Pakistan, who have four World Cup titles under their belt, finished last in the New Delhi World Cup and the entire team as well as the management resigned in shame.
South Korea finished sixth, and then decided that they had had enough of hockey and withdrew from the Asia Cup.
Both the teams know for a fact that the tournament does not carry any ranking points, and is also not a qualifier, so they did not think twice before pulling out.
They also know that the AHF will not punish them, as the Asian body need the two giants when elections come a calling.
However, the withdrawals have left the Malaysian team high and dry, and now they will have to keep on training for another month and wait for the Azlan Shah Cup, also in Ipoh, from May 6-16.
Interestingly, Pakistan and South Korea are also among the seven confirmed teams for the Azlan Shah Cup. The others are World No 1 and World Cup holders Australia, India, Malaysia, Egypt and China.
And a check with the MHF revealed that Pakistan and South Korea have not backed out of the Azlan Shah Cup, as of yesterday.
The reason? Both the teams will be punished by the International Hockey Federation (FIH) if they pull out of the Azlan Shah Cup, which is a sanctioned and recognised tournament.
Therein lies the fault which has seen Asia take a free fall in the recent World Cup, and only had two teams which qualified on merit, while India played as hosts.
The top five in the world saw one Oceania and four European teams in Germany, England, Netherlands and Spain.
Australia are in a class of their own, and even with little help Down Under, they seem to flourish by sending their players to compete in the European League.

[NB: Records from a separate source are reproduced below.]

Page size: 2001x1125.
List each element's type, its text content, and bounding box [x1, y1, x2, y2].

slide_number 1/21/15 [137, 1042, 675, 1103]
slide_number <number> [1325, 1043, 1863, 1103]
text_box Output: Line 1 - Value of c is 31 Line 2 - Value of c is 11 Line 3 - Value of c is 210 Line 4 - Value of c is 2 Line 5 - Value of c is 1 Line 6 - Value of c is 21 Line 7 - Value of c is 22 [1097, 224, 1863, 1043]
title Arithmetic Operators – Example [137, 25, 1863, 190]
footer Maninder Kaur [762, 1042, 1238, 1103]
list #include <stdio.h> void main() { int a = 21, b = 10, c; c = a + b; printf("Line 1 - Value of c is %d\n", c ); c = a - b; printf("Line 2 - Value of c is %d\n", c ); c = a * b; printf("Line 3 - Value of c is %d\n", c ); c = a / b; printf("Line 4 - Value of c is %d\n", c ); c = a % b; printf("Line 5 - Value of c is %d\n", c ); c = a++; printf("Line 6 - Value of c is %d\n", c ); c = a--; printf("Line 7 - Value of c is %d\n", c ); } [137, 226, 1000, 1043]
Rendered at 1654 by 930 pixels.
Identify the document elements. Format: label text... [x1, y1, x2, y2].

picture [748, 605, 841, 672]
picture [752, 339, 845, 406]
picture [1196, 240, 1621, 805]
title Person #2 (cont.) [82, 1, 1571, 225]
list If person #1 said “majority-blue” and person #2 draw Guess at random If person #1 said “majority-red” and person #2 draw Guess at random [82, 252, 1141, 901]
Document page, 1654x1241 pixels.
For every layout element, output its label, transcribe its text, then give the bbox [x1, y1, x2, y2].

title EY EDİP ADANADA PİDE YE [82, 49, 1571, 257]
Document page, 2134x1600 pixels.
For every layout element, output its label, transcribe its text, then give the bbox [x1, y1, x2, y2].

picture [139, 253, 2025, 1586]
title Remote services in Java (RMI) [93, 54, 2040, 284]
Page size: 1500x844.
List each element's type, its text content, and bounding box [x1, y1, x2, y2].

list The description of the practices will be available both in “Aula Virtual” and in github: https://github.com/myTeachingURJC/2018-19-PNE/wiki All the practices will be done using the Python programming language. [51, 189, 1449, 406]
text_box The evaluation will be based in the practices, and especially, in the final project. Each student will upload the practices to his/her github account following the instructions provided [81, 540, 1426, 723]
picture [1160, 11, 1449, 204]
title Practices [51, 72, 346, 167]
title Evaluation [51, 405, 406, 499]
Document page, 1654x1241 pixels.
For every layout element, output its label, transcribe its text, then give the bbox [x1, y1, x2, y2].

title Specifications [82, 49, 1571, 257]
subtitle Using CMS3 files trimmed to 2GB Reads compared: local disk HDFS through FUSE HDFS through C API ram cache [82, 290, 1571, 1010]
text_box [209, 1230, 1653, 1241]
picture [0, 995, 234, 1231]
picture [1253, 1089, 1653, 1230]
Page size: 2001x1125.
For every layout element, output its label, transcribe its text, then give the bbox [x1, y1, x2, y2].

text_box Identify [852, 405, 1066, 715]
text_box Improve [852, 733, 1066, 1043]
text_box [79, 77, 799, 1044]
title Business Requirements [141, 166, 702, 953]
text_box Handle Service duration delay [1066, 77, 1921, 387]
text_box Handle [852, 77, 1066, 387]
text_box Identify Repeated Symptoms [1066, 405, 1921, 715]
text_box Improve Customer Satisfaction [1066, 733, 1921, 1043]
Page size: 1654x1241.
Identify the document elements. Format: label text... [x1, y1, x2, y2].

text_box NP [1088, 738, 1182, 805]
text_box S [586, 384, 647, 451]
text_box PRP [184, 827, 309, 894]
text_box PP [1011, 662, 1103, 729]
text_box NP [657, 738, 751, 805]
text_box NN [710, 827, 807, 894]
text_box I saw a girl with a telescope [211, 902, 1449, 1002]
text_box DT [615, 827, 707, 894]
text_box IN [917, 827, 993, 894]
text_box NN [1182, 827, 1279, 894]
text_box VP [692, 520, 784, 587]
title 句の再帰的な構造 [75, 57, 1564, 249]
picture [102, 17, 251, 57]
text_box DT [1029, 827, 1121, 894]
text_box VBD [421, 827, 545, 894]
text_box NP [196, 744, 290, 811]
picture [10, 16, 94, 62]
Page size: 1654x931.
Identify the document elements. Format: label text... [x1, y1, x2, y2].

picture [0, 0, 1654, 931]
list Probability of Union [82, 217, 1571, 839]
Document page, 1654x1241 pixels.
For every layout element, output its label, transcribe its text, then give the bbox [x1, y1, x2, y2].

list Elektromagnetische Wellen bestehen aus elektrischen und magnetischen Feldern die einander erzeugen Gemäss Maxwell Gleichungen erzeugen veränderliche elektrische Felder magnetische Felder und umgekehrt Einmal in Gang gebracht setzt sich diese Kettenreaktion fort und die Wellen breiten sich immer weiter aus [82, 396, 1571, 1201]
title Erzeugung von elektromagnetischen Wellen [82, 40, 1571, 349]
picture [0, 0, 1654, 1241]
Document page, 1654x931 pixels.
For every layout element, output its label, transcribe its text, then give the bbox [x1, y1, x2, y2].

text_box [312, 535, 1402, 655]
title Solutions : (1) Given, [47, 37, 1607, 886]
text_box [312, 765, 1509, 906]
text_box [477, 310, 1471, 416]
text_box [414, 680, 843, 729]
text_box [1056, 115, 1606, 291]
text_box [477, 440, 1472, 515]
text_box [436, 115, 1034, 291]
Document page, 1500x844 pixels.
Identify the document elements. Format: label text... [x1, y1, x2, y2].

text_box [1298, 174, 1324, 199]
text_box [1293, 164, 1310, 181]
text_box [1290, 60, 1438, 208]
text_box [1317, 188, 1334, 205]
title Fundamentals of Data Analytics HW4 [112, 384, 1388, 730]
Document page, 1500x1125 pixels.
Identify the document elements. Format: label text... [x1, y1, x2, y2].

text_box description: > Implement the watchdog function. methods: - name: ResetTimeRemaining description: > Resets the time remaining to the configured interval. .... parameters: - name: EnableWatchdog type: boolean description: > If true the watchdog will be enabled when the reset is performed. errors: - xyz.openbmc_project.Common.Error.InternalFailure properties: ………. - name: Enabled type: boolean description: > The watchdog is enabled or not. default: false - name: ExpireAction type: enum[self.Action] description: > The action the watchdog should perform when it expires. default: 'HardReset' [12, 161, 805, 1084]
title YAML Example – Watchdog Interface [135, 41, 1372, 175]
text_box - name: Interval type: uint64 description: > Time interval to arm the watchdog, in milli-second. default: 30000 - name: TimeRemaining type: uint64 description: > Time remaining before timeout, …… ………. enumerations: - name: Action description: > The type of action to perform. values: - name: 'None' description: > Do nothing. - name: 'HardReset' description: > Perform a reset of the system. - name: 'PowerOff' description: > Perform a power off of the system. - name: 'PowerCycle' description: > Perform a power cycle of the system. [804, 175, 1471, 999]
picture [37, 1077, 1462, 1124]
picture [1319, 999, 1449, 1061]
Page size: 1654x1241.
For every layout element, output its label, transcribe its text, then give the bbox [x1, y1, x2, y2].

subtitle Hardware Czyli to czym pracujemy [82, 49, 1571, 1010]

And the European teams, with borders touching each other, enjoy a good time competing among each other and are consistently improving with England the team to watch in the London 2012 Olympics.
The AHF planned and then tried to execute a noble idea when they came up with the Asian Champions Trophy so that their members can have another tournament to improve themselves.
But it looks like some members are not interested in helping struggling countries like Malaysia and China, and that is why they took the easy way out, knowing well that the AHF do not have the clout to punish them.